After Lawrence Pillers suffered a minor knee injury in the regular season finale, the San Francisco 49ers signed Lindstrom as insurance on December 21, 1983. He ended up taking the roster spot of Dwight Clark after Clark was placed on injured reserve. Lindstrom appeared in one playoff game for the 49ers on the defensive extra point team.

Lindstrom signed with the Chicago Blitz of the United States Football League in February 1984. The 49ers sued the Blitz for breach of contract, stating that Lindstrom had one more year with the 49ers. Lindstrom took the 49ers to court and said that he had only signed with them for the postseason. The judge issued a restraining order against the 49ers. On April 6, Lindstrom was claimed off procedural waivers by the Houston Oilers. However, he never reported to them. He instead spent the 1983 USFL season with the Blitz, appearing in eight games.

Lindstrom was signed by the Tampa Bay Buccaneers on March 23, 1985. In July 1985, it was reported that Lindstrom had been attending Harvard University for the past three years as a part-time graduate student.
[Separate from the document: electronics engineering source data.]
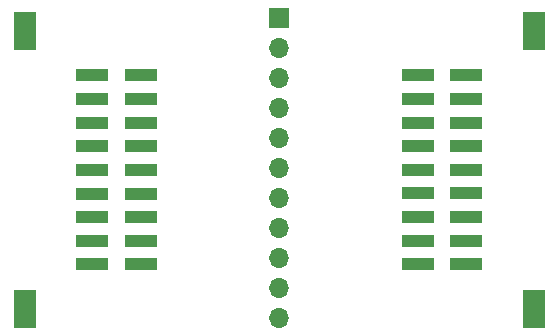
<source format=gbr>
%TF.GenerationSoftware,KiCad,Pcbnew,7.0.6-0*%
%TF.CreationDate,2023-11-06T09:59:01-05:00*%
%TF.ProjectId,AntSniffer,416e7453-6e69-4666-9665-722e6b696361,rev?*%
%TF.SameCoordinates,Original*%
%TF.FileFunction,Soldermask,Top*%
%TF.FilePolarity,Negative*%
%FSLAX46Y46*%
G04 Gerber Fmt 4.6, Leading zero omitted, Abs format (unit mm)*
G04 Created by KiCad (PCBNEW 7.0.6-0) date 2023-11-06 09:59:01*
%MOMM*%
%LPD*%
G01*
G04 APERTURE LIST*
%ADD10R,2.800000X1.100000*%
%ADD11R,1.900000X3.200000*%
%ADD12R,1.700000X1.700000*%
%ADD13O,1.700000X1.700000*%
G04 APERTURE END LIST*
D10*
%TO.C,CN2*%
X184349900Y-65759600D03*
X180239900Y-65759600D03*
X184349900Y-63759600D03*
X180239900Y-63759600D03*
X184349900Y-61759600D03*
X180239900Y-61759600D03*
X184349900Y-59759600D03*
X180239900Y-59759600D03*
X184349900Y-57759600D03*
X180239900Y-57759600D03*
X184349900Y-55759600D03*
X180239900Y-55759600D03*
X184349900Y-53759600D03*
X180239900Y-53759600D03*
X184349900Y-51759600D03*
X180239900Y-51759600D03*
X184349900Y-49759600D03*
X180239900Y-49759600D03*
D11*
X190099900Y-45979600D03*
X190099900Y-69539600D03*
%TD*%
D10*
%TO.C,CN1*%
X152704800Y-49771800D03*
X156814800Y-49771800D03*
X152704800Y-51771800D03*
X156814800Y-51771800D03*
X152704800Y-53771800D03*
X156814800Y-53771800D03*
X152704800Y-55771800D03*
X156814800Y-55771800D03*
X152704800Y-57771800D03*
X156814800Y-57771800D03*
X152704800Y-59771800D03*
X156814800Y-59771800D03*
X152704800Y-61771800D03*
X156814800Y-61771800D03*
X152704800Y-63771800D03*
X156814800Y-63771800D03*
X152704800Y-65771800D03*
X156814800Y-65771800D03*
D11*
X146954800Y-69551800D03*
X146954800Y-45991800D03*
%TD*%
D12*
%TO.C,J1*%
X168540000Y-44900000D03*
D13*
X168540000Y-47440000D03*
X168540000Y-49980000D03*
X168540000Y-52520000D03*
X168540000Y-55060000D03*
X168540000Y-57600000D03*
X168540000Y-60140000D03*
X168540000Y-62680000D03*
X168540000Y-65220000D03*
X168540000Y-67760000D03*
X168540000Y-70300000D03*
%TD*%
M02*

</source>
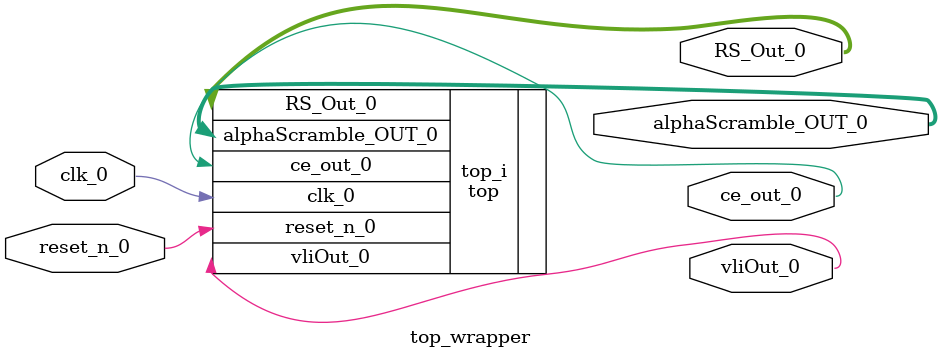
<source format=v>
`timescale 1 ps / 1 ps

module top_wrapper
   (RS_Out_0,
    alphaScramble_OUT_0,
    ce_out_0,
    clk_0,
    reset_n_0,
    vliOut_0);
  output [7:0]RS_Out_0;
  output [7:0]alphaScramble_OUT_0;
  output ce_out_0;
  input clk_0;
  input reset_n_0;
  output vliOut_0;

  wire [7:0]RS_Out_0;
  wire [7:0]alphaScramble_OUT_0;
  wire ce_out_0;
  wire clk_0;
  wire reset_n_0;
  wire vliOut_0;

  top top_i
       (.RS_Out_0(RS_Out_0),
        .alphaScramble_OUT_0(alphaScramble_OUT_0),
        .ce_out_0(ce_out_0),
        .clk_0(clk_0),
        .reset_n_0(reset_n_0),
        .vliOut_0(vliOut_0));
endmodule

</source>
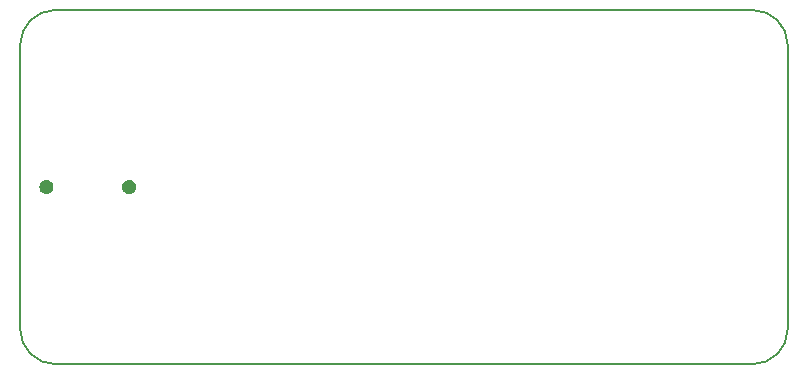
<source format=gbr>
%TF.GenerationSoftware,KiCad,Pcbnew,8.0.4+dfsg-1*%
%TF.CreationDate,2025-02-22T18:35:30+01:00*%
%TF.ProjectId,Acorn_1Mhz_bus_PiZero_interface,41636f72-6e5f-4314-9d68-7a5f6275735f,rev?*%
%TF.SameCoordinates,Original*%
%TF.FileFunction,Profile,NP*%
%FSLAX46Y46*%
G04 Gerber Fmt 4.6, Leading zero omitted, Abs format (unit mm)*
G04 Created by KiCad (PCBNEW 8.0.4+dfsg-1) date 2025-02-22 18:35:30*
%MOMM*%
%LPD*%
G01*
G04 APERTURE LIST*
%TA.AperFunction,Profile*%
%ADD10C,0.150000*%
%TD*%
%TA.AperFunction,Profile*%
%ADD11C,0.000000*%
%TD*%
G04 APERTURE END LIST*
D10*
X100028680Y-119000000D02*
X100028680Y-103000000D01*
X103028680Y-100000000D02*
X161528680Y-100000000D01*
X100028680Y-103000000D02*
G75*
G02*
X103028680Y-99999980I3000020J0D01*
G01*
X100028680Y-119000000D02*
X100028680Y-127000000D01*
X165028680Y-127000000D02*
G75*
G02*
X162028680Y-129999980I-2999980J0D01*
G01*
X162028680Y-100000000D02*
X161528680Y-100000000D01*
X103028680Y-130000000D02*
X161478680Y-130000000D01*
X103028680Y-130000000D02*
G75*
G02*
X100028700Y-127000000I20J3000000D01*
G01*
X162028680Y-130000000D02*
X161478680Y-130000000D01*
X165028680Y-103000000D02*
X165028680Y-126550000D01*
X162028680Y-100000000D02*
G75*
G02*
X165028700Y-103000000I20J-3000000D01*
G01*
X165028680Y-126550000D02*
X165028680Y-127000000D01*
D11*
%TA.AperFunction,Profile*%
%TO.C,J3*%
G36*
X102405291Y-114420445D02*
G01*
X102550000Y-114480385D01*
X102674264Y-114575736D01*
X102769615Y-114700000D01*
X102829555Y-114844709D01*
X102850000Y-115000000D01*
X102829555Y-115155291D01*
X102769615Y-115300000D01*
X102674264Y-115424264D01*
X102550000Y-115519615D01*
X102405291Y-115579555D01*
X102250000Y-115600000D01*
X102094709Y-115579555D01*
X101950000Y-115519615D01*
X101825736Y-115424264D01*
X101730385Y-115300000D01*
X101670445Y-115155291D01*
X101650000Y-115000000D01*
X101670445Y-114844709D01*
X101730385Y-114700000D01*
X101825736Y-114575736D01*
X101950000Y-114480385D01*
X102094709Y-114420445D01*
X102250000Y-114400000D01*
X102405291Y-114420445D01*
G37*
%TD.AperFunction*%
%TA.AperFunction,Profile*%
G36*
X109405291Y-114420445D02*
G01*
X109550000Y-114480385D01*
X109674264Y-114575736D01*
X109769615Y-114700000D01*
X109829555Y-114844709D01*
X109850000Y-115000000D01*
X109829555Y-115155291D01*
X109769615Y-115300000D01*
X109674264Y-115424264D01*
X109550000Y-115519615D01*
X109405291Y-115579555D01*
X109250000Y-115600000D01*
X109094709Y-115579555D01*
X108950000Y-115519615D01*
X108825736Y-115424264D01*
X108730385Y-115300000D01*
X108670445Y-115155291D01*
X108650000Y-115000000D01*
X108670445Y-114844709D01*
X108730385Y-114700000D01*
X108825736Y-114575736D01*
X108950000Y-114480385D01*
X109094709Y-114420445D01*
X109250000Y-114400000D01*
X109405291Y-114420445D01*
G37*
%TD.AperFunction*%
%TD*%
M02*

</source>
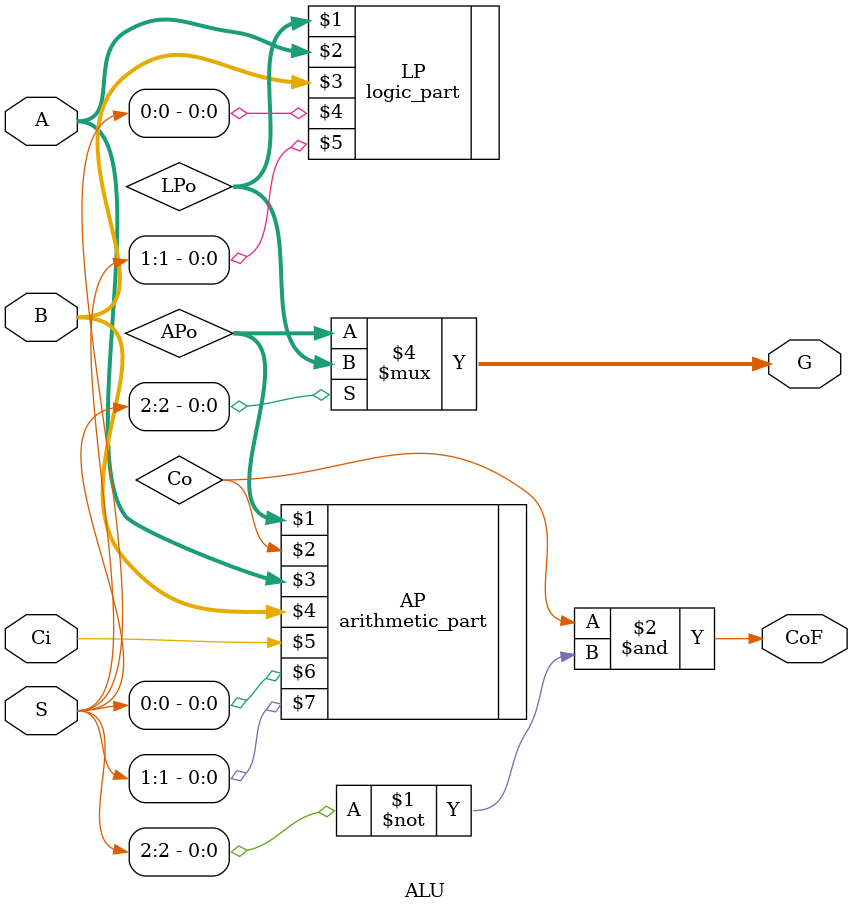
<source format=v>
module ALU(output [3:0] G,
           output       CoF,
			  input  [3:0] A,B,
			  input        Ci,
			  input  [2:0] S);

	wire [3:0] APo,LPo;
	wire       Co;
	
	arithmetic_part AP(APo,Co,A,B,Ci,S[0],S[1]);
	logic_part      LP(LPo,A,B,S[0],S[1]);
	
	assign CoF = (Co & ~S[2]);
	assign G = (S[2] == 0) ? APo : LPo;
	
endmodule

</source>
He played in 15 games, starting two, at defensive end for the Buccaneers during the 1985 season while posting six tackles and one fumble recovery. He voluntary left the team during training camp on July 30, 1986, apparently retiring from pro football.

On September 24, 1987, Lindstrom signed with the Kansas City Chiefs during the 1987 NFL players strike. He started all three strike games for Kansas City. He was released on October 20, 1987, after the strike ended.

Lindstrom was signed by the New York Jets on April 15, 1988. He was released on August 8 after the first game of the 1988 preseason.

==Personal life==
Lindstrom's brother, Dave, also played in the NFL. Chris' sons, Alec and Chris, also played in the NFL.